- **WORK INSTRUCTION**
Check each line of the records below for the word "Cannot" and copy those where it appears.

- **TASK DATA**
- Opening Delimiter -

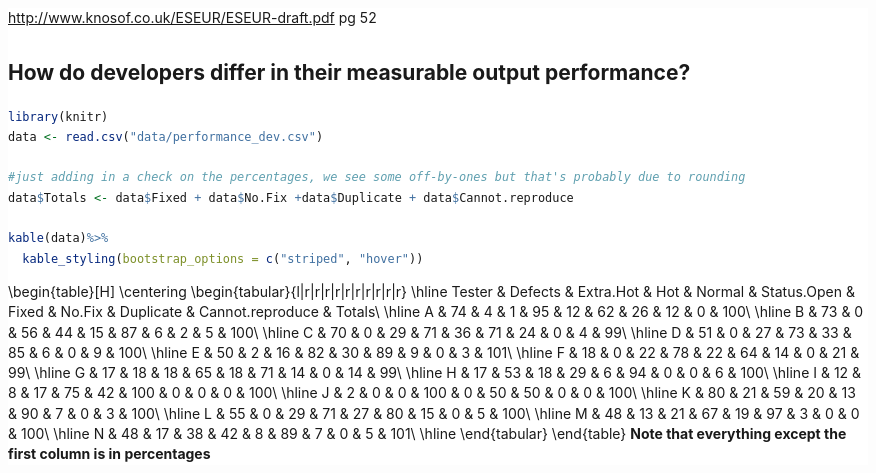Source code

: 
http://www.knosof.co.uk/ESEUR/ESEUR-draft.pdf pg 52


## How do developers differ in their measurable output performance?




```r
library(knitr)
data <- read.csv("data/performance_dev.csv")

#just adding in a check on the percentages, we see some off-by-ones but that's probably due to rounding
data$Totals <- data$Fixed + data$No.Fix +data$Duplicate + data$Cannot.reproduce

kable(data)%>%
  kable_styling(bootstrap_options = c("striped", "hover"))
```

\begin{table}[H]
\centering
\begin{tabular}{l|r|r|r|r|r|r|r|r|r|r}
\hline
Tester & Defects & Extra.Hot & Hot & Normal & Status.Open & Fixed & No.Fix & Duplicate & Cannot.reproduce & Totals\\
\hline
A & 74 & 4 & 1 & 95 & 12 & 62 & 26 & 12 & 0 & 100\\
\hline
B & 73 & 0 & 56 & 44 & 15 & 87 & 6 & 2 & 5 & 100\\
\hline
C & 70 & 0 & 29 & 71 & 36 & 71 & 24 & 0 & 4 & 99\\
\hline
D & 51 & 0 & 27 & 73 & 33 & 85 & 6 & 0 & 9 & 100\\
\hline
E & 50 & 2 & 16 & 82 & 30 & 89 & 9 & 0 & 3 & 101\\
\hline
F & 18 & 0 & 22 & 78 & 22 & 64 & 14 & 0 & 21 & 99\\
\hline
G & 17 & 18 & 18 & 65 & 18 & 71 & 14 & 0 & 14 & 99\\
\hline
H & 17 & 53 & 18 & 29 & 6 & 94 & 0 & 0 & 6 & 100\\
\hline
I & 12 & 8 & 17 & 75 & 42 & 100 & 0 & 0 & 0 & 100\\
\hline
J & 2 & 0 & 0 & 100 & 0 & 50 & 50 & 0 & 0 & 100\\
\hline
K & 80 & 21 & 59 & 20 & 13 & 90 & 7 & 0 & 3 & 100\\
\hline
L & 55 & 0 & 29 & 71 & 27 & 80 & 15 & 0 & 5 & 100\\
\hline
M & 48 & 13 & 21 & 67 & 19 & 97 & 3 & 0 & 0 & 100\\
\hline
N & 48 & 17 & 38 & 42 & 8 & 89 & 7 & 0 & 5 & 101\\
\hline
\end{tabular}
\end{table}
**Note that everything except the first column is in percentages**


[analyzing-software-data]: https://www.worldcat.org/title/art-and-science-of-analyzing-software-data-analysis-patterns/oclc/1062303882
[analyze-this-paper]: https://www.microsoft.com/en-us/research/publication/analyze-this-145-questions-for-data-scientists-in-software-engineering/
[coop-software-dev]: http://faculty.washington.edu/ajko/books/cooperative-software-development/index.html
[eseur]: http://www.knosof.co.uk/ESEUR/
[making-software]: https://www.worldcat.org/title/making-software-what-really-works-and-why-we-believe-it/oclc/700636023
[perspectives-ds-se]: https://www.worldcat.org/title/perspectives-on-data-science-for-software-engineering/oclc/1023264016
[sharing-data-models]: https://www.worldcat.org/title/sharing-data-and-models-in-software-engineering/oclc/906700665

- Closing Delimiter -

- **EXPECTED ANSWER**
data$Totals <- data$Fixed + data$No.Fix +data$Duplicate + data$Cannot.reproduce
Tester & Defects & Extra.Hot & Hot & Normal & Status.Open & Fixed & No.Fix & Duplicate & Cannot.reproduce & Totals\\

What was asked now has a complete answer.